Brief: Please restate the data word for word.

[Dataset entries]

----------------

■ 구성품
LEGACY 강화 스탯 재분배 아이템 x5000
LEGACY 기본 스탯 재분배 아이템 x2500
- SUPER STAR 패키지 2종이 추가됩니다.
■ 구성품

----------------

Result below:
■ 구성품
LEGACY 강화 스탯 재분배 아이템 x5000
LEGACY 기본 스탯 재분배 아이템 x2500
- SUPER STAR 패키지 2종이 추가됩니다.
■ 구성품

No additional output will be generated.